- **Records shown**:
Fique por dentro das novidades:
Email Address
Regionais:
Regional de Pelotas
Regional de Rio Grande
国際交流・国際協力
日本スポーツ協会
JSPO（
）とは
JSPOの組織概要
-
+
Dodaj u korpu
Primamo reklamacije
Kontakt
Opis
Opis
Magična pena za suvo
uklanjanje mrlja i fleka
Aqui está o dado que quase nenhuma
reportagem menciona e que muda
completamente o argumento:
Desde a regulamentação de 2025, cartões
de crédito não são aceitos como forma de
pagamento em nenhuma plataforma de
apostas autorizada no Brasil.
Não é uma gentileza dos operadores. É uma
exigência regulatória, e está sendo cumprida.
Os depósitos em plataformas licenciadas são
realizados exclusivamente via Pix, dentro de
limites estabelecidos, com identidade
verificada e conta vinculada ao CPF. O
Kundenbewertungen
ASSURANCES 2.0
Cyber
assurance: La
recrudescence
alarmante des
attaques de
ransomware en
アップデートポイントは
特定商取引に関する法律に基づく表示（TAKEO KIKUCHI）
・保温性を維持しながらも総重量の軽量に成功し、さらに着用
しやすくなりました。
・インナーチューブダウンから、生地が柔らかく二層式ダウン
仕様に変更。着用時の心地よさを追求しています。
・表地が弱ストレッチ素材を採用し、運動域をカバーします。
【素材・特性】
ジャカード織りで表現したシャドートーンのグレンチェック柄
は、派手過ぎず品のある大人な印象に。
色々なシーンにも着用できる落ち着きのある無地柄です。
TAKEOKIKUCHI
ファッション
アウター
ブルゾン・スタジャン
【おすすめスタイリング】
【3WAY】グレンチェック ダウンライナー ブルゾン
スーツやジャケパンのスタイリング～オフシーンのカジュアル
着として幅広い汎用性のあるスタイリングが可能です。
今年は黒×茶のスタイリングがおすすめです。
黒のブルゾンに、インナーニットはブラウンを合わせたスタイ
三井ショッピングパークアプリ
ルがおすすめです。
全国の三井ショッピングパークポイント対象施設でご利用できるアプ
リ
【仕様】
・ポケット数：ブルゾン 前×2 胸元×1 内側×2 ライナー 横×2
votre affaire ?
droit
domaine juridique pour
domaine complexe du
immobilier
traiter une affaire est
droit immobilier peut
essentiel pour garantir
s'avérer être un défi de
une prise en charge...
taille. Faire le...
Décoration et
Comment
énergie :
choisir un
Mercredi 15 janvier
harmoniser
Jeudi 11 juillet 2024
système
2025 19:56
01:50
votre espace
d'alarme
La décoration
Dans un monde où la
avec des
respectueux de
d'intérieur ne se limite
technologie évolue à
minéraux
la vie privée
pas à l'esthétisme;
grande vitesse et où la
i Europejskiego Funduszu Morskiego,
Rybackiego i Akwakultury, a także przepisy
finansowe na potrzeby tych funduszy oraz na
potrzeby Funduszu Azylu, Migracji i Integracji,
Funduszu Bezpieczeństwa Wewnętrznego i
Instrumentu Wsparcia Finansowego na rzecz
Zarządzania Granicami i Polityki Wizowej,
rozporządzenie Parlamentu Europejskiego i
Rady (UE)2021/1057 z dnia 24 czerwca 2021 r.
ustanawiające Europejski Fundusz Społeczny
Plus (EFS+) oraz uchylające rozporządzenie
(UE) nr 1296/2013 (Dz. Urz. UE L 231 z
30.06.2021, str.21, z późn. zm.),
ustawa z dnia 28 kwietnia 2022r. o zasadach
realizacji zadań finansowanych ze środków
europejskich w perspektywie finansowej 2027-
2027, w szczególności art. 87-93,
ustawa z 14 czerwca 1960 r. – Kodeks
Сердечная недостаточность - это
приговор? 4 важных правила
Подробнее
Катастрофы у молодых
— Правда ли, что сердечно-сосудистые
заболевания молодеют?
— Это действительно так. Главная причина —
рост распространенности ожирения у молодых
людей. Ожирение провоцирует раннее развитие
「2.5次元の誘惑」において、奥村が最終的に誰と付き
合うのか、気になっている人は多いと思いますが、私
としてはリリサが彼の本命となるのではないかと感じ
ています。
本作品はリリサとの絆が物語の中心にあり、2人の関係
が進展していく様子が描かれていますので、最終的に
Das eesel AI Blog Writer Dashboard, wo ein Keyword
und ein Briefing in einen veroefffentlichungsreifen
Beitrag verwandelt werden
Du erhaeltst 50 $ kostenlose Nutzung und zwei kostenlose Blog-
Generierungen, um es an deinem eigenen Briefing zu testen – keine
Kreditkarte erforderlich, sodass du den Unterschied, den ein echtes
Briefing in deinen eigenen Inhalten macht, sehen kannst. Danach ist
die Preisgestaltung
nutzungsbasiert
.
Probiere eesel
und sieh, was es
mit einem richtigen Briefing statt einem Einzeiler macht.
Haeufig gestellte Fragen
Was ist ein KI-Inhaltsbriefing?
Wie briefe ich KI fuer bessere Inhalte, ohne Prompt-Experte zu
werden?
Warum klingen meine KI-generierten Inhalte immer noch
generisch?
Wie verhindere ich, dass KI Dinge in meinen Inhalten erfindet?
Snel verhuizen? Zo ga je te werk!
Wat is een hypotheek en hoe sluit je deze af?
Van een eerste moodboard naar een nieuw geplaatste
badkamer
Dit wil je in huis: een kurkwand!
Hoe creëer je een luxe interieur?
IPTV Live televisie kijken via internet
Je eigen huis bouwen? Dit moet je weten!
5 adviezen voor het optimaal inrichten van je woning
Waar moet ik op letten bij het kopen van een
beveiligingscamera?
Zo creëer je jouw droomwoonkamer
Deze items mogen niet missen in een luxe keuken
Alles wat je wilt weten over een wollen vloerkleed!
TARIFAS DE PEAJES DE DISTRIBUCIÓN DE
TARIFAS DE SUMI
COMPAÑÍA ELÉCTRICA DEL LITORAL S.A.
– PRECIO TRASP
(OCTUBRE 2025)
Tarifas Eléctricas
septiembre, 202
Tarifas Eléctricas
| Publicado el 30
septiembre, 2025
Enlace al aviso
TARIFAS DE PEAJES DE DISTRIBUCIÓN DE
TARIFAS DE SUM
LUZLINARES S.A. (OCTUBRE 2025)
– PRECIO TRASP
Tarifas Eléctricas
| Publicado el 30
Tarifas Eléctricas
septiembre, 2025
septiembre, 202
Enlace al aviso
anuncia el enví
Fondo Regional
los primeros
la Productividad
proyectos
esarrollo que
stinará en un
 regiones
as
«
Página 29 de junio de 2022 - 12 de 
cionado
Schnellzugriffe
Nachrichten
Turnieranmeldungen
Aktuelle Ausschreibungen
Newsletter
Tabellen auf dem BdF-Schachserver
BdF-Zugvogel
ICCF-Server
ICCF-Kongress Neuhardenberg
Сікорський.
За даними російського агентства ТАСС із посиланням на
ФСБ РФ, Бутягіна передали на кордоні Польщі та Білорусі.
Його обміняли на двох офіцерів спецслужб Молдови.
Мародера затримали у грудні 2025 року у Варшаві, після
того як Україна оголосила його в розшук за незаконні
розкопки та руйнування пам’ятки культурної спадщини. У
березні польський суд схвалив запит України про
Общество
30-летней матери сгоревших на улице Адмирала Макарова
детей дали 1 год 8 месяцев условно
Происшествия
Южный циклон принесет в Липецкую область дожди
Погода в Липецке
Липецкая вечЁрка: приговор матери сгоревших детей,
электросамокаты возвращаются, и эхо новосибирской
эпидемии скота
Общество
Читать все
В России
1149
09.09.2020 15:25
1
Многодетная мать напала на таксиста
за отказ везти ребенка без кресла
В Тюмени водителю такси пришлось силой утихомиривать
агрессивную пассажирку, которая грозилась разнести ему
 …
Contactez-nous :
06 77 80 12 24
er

- **Task statement**:
Type out the records above again, exactly the same.

- **Answer space**:
Fique por dentro das novidades:
Email Address
Regionais:
Regional de Pelotas
Regional de Rio Grande
国際交流・国際協力
日本スポーツ協会
JSPO（
）とは
JSPOの組織概要
-
+
Dodaj u korpu
Primamo reklamacije
Kontakt
Opis
Opis
Magična pena za suvo
uklanjanje mrlja i fleka
Aqui está o dado que quase nenhuma
reportagem menciona e que muda
completamente o argumento:
Desde a regulamentação de 2025, cartões
de crédito não são aceitos como forma de
pagamento em nenhuma plataforma de
apostas autorizada no Brasil.
Não é uma gentileza dos operadores. É uma
exigência regulatória, e está sendo cumprida.
Os depósitos em plataformas licenciadas são
realizados exclusivamente via Pix, dentro de
limites estabelecidos, com identidade
verificada e conta vinculada ao CPF. O
Kundenbewertungen
ASSURANCES 2.0
Cyber
assurance: La
recrudescence
alarmante des
attaques de
ransomware en
アップデートポイントは
特定商取引に関する法律に基づく表示（TAKEO KIKUCHI）
・保温性を維持しながらも総重量の軽量に成功し、さらに着用
しやすくなりました。
・インナーチューブダウンから、生地が柔らかく二層式ダウン
仕様に変更。着用時の心地よさを追求しています。
・表地が弱ストレッチ素材を採用し、運動域をカバーします。
【素材・特性】
ジャカード織りで表現したシャドートーンのグレンチェック柄
は、派手過ぎず品のある大人な印象に。
色々なシーンにも着用できる落ち着きのある無地柄です。
TAKEOKIKUCHI
ファッション
アウター
ブルゾン・スタジャン
【おすすめスタイリング】
【3WAY】グレンチェック ダウンライナー ブルゾン
スーツやジャケパンのスタイリング～オフシーンのカジュアル
着として幅広い汎用性のあるスタイリングが可能です。
今年は黒×茶のスタイリングがおすすめです。
黒のブルゾンに、インナーニットはブラウンを合わせたスタイ
三井ショッピングパークアプリ
ルがおすすめです。
全国の三井ショッピングパークポイント対象施設でご利用できるアプ
リ
【仕様】
・ポケット数：ブルゾン 前×2 胸元×1 内側×2 ライナー 横×2
votre affaire ?
droit
domaine juridique pour
domaine complexe du
immobilier
traiter une affaire est
droit immobilier peut
essentiel pour garantir
s'avérer être un défi de
une prise en charge...
taille. Faire le...
Décoration et
Comment
énergie :
choisir un
Mercredi 15 janvier
harmoniser
Jeudi 11 juillet 2024
système
2025 19:56
01:50
votre espace
d'alarme
La décoration
Dans un monde où la
avec des
respectueux de
d'intérieur ne se limite
technologie évolue à
minéraux
la vie privée
pas à l'esthétisme;
grande vitesse et où la
i Europejskiego Funduszu Morskiego,
Rybackiego i Akwakultury, a także przepisy
finansowe na potrzeby tych funduszy oraz na
potrzeby Funduszu Azylu, Migracji i Integracji,
Funduszu Bezpieczeństwa Wewnętrznego i
Instrumentu Wsparcia Finansowego na rzecz
Zarządzania Granicami i Polityki Wizowej,
rozporządzenie Parlamentu Europejskiego i
Rady (UE)2021/1057 z dnia 24 czerwca 2021 r.
ustanawiające Europejski Fundusz Społeczny
Plus (EFS+) oraz uchylające rozporządzenie
(UE) nr 1296/2013 (Dz. Urz. UE L 231 z
30.06.2021, str.21, z późn. zm.),
ustawa z dnia 28 kwietnia 2022r. o zasadach
realizacji zadań finansowanych ze środków
europejskich w perspektywie finansowej 2027-
2027, w szczególności art. 87-93,
ustawa z 14 czerwca 1960 r. – Kodeks
Сердечная недостаточность - это
приговор? 4 важных правила
Подробнее
Катастрофы у молодых
— Правда ли, что сердечно-сосудистые
заболевания молодеют?
— Это действительно так. Главная причина —
рост распространенности ожирения у молодых
людей. Ожирение провоцирует раннее развитие
「2.5次元の誘惑」において、奥村が最終的に誰と付き
合うのか、気になっている人は多いと思いますが、私
としてはリリサが彼の本命となるのではないかと感じ
ています。
本作品はリリサとの絆が物語の中心にあり、2人の関係
が進展していく様子が描かれていますので、最終的に
Das eesel AI Blog Writer Dashboard, wo ein Keyword
und ein Briefing in einen veroefffentlichungsreifen
Beitrag verwandelt werden
Du erhaeltst 50 $ kostenlose Nutzung und zwei kostenlose Blog-
Generierungen, um es an deinem eigenen Briefing zu testen – keine
Kreditkarte erforderlich, sodass du den Unterschied, den ein echtes
Briefing in deinen eigenen Inhalten macht, sehen kannst. Danach ist
die Preisgestaltung
nutzungsbasiert
.
Probiere eesel
und sieh, was es
mit einem richtigen Briefing statt einem Einzeiler macht.
Haeufig gestellte Fragen
Was ist ein KI-Inhaltsbriefing?
Wie briefe ich KI fuer bessere Inhalte, ohne Prompt-Experte zu
werden?
Warum klingen meine KI-generierten Inhalte immer noch
generisch?
Wie verhindere ich, dass KI Dinge in meinen Inhalten erfindet?
Snel verhuizen? Zo ga je te werk!
Wat is een hypotheek en hoe sluit je deze af?
Van een eerste moodboard naar een nieuw geplaatste
badkamer
Dit wil je in huis: een kurkwand!
Hoe creëer je een luxe interieur?
IPTV Live televisie kijken via internet
Je eigen huis bouwen? Dit moet je weten!
5 adviezen voor het optimaal inrichten van je woning
Waar moet ik op letten bij het kopen van een
beveiligingscamera?
Zo creëer je jouw droomwoonkamer
Deze items mogen niet missen in een luxe keuken
Alles wat je wilt weten over een wollen vloerkleed!
TARIFAS DE PEAJES DE DISTRIBUCIÓN DE
TARIFAS DE SUMI
COMPAÑÍA ELÉCTRICA DEL LITORAL S.A.
– PRECIO TRASP
(OCTUBRE 2025)
Tarifas Eléctricas
septiembre, 202
Tarifas Eléctricas
| Publicado el 30
septiembre, 2025
Enlace al aviso
TARIFAS DE PEAJES DE DISTRIBUCIÓN DE
TARIFAS DE SUM
LUZLINARES S.A. (OCTUBRE 2025)
– PRECIO TRASP
Tarifas Eléctricas
| Publicado el 30
Tarifas Eléctricas
septiembre, 2025
septiembre, 202
Enlace al aviso
anuncia el enví
Fondo Regional
los primeros
la Productividad
proyectos
esarrollo que
stinará en un
 regiones
as
«
Página 29 de junio de 2022 - 12 de 
cionado
Schnellzugriffe
Nachrichten
Turnieranmeldungen
Aktuelle Ausschreibungen
Newsletter
Tabellen auf dem BdF-Schachserver
BdF-Zugvogel
ICCF-Server
ICCF-Kongress Neuhardenberg
Сікорський.
За даними російського агентства ТАСС із посиланням на
ФСБ РФ, Бутягіна передали на кордоні Польщі та Білорусі.
Його обміняли на двох офіцерів спецслужб Молдови.
Мародера затримали у грудні 2025 року у Варшаві, після
того як Україна оголосила його в розшук за незаконні
розкопки та руйнування пам’ятки культурної спадщини. У
березні польський суд схвалив запит України про
Общество
30-летней матери сгоревших на улице Адмирала Макарова
детей дали 1 год 8 месяцев условно
Происшествия
Южный циклон принесет в Липецкую область дожди
Погода в Липецке
Липецкая вечЁрка: приговор матери сгоревших детей,
электросамокаты возвращаются, и эхо новосибирской
эпидемии скота
Общество
Читать все
В России
1149
09.09.2020 15:25
1
Многодетная мать напала на таксиста
за отказ везти ребенка без кресла
В Тюмени водителю такси пришлось силой утихомиривать
агрессивную пассажирку, которая грозилась разнести ему
 …
Contactez-nous :
06 77 80 12 24
er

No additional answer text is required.